Assignment: The expected output is exactly the lines below, starting at the line with "ring tip: (209, 177)" and ending at the line with "ring pip: (720, 1319)", both included; no other line belongs in it.
** Opening Available records block **
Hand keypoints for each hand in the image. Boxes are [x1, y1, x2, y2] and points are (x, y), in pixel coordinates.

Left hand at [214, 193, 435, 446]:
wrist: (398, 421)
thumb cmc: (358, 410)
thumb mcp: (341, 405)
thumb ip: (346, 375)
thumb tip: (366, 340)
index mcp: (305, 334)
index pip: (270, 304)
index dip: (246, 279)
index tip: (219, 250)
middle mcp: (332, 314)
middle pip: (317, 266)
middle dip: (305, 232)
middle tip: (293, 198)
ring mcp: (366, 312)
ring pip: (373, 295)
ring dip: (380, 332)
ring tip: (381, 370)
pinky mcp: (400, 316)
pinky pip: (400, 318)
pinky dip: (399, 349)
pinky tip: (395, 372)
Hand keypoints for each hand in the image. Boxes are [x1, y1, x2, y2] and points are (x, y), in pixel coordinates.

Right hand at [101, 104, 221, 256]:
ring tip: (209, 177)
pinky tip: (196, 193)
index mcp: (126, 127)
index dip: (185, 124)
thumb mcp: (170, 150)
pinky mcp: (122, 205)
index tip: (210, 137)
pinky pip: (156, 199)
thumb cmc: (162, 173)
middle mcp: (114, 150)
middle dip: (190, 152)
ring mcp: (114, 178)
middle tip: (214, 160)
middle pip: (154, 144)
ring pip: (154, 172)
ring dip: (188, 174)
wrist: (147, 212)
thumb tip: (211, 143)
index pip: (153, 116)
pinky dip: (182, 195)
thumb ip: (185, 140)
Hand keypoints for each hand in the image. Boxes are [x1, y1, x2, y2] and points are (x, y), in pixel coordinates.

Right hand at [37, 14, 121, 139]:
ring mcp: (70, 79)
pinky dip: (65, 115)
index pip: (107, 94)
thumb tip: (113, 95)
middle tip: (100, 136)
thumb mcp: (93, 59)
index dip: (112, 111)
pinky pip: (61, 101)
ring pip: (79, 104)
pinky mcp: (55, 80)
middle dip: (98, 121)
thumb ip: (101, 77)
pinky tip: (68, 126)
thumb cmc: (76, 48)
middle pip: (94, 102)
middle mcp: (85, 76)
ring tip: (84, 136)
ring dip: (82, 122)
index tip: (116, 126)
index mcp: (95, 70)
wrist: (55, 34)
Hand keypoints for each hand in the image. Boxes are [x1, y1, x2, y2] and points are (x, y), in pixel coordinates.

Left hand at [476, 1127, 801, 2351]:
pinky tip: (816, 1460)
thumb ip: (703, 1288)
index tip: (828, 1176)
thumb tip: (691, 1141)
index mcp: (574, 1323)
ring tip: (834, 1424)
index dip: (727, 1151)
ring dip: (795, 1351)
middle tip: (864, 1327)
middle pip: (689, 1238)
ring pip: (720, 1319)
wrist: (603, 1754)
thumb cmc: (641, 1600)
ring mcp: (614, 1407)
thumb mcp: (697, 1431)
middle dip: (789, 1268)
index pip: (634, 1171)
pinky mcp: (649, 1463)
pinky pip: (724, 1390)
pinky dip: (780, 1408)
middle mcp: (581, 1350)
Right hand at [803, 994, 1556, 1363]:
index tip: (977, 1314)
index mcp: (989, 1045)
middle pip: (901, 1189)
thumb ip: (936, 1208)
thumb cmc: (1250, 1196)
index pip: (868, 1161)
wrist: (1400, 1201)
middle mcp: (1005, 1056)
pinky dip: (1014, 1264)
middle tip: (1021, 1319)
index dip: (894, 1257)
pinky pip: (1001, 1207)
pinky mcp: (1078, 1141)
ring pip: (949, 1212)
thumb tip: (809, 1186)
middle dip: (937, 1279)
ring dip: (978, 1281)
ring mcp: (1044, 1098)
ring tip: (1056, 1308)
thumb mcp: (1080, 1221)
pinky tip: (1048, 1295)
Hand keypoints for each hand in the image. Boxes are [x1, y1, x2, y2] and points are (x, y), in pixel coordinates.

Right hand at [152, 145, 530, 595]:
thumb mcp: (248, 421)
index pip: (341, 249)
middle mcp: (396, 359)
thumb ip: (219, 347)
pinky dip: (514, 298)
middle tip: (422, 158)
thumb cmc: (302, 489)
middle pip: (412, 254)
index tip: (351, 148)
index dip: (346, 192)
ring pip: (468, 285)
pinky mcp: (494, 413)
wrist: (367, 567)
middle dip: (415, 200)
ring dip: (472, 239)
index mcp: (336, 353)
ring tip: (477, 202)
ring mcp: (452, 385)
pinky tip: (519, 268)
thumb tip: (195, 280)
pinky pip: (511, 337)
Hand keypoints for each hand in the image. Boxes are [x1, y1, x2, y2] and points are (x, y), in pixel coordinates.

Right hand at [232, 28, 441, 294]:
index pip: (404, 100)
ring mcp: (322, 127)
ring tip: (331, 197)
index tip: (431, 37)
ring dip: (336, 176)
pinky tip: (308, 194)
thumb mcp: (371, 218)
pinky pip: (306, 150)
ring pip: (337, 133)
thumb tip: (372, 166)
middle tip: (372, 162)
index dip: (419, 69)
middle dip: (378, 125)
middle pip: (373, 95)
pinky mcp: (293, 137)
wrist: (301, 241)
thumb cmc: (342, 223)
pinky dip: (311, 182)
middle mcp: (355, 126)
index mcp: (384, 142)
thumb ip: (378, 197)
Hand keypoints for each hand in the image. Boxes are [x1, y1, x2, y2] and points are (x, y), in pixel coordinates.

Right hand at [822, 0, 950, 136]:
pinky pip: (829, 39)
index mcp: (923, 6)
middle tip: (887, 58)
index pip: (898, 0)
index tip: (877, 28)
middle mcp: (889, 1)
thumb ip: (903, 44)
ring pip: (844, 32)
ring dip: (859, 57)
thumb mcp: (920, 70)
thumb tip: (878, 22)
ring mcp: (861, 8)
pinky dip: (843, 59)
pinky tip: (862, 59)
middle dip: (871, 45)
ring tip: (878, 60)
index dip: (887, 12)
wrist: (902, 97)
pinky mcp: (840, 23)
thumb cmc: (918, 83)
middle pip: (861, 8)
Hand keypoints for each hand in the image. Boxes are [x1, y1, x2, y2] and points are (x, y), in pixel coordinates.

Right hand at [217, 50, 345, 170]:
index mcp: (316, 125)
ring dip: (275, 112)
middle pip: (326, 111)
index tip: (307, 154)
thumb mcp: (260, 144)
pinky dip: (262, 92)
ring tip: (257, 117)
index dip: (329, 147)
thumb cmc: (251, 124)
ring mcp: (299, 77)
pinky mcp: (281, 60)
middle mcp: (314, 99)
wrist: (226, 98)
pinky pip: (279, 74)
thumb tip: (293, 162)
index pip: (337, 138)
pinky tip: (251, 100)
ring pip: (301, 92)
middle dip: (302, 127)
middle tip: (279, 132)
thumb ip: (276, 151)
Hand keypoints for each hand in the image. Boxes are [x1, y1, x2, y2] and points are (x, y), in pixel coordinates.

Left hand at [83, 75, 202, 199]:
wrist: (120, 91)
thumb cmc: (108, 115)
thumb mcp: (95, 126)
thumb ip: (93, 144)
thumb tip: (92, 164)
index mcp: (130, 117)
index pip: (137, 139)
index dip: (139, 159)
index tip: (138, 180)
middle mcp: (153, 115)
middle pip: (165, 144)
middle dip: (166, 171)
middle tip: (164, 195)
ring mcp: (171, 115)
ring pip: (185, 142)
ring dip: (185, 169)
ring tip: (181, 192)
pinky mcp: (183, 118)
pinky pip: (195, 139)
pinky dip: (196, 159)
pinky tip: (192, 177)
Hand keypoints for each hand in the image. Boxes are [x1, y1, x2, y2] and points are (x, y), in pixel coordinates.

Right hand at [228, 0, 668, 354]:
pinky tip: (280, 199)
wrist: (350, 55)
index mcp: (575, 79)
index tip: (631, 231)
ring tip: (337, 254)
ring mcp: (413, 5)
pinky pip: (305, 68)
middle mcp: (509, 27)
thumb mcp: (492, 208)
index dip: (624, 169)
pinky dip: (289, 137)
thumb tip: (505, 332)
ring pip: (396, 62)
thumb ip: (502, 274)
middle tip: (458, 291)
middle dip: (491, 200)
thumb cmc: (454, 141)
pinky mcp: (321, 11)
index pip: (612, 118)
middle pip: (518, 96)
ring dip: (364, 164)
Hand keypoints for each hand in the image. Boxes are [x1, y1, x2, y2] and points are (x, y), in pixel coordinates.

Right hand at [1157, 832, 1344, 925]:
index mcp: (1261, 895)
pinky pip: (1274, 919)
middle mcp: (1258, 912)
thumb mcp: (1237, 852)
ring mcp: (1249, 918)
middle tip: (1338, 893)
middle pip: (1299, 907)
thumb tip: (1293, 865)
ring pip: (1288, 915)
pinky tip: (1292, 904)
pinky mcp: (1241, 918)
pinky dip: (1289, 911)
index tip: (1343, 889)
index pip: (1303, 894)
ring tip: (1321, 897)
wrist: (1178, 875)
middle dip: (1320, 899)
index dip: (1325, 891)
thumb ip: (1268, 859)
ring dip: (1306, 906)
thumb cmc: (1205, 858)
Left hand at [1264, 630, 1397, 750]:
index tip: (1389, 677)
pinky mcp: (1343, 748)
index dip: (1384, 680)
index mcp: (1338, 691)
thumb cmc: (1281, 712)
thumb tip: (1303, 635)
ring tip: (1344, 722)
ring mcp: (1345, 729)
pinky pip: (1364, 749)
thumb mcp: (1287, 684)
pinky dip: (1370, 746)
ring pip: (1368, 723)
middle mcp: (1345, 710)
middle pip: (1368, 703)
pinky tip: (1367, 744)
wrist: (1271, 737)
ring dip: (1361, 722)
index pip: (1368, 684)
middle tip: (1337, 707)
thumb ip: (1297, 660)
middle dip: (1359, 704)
** Closing Available records block **
Written reply:
ring tip: (209, 177)
pinky tip: (196, 193)
index mcp: (126, 127)
index dip: (185, 124)
thumb mcp: (170, 150)
pinky mcp: (122, 205)
index tip: (210, 137)
pinky pip: (156, 199)
thumb cmc: (162, 173)
middle mcp: (114, 150)
middle dip: (190, 152)
ring mcp: (114, 178)
middle tip: (214, 160)
middle pip: (154, 144)
ring pip: (154, 172)
ring dip: (188, 174)
wrist: (147, 212)
thumb tip: (211, 143)
index pip: (153, 116)
pinky dip: (182, 195)
thumb ip: (185, 140)
Hand keypoints for each hand in the image. Boxes are [x1, y1, x2, y2] and points are (x, y), in pixel coordinates.

Right hand at [37, 14, 121, 139]:
ring mcp: (70, 79)
pinky dip: (65, 115)
index pip: (107, 94)
thumb tip: (113, 95)
middle tip: (100, 136)
thumb mcp: (93, 59)
index dip: (112, 111)
pinky pip: (61, 101)
ring pip: (79, 104)
pinky mcp: (55, 80)
middle dip: (98, 121)
thumb ip: (101, 77)
pinky tip: (68, 126)
thumb cmc: (76, 48)
middle pip: (94, 102)
middle mcp: (85, 76)
ring tip: (84, 136)
ring dip: (82, 122)
index tip: (116, 126)
index mcp: (95, 70)
wrist: (55, 34)
Hand keypoints for each hand in the image. Boxes are [x1, y1, x2, y2] and points are (x, y), in pixel coordinates.

Left hand at [476, 1127, 801, 2351]:
pinky tip: (816, 1460)
thumb ip: (703, 1288)
index tip: (828, 1176)
thumb tip: (691, 1141)
index mcp: (574, 1323)
ring tip: (834, 1424)
index dip: (727, 1151)
ring dip: (795, 1351)
middle tip: (864, 1327)
middle pip: (689, 1238)
ring pip: (720, 1319)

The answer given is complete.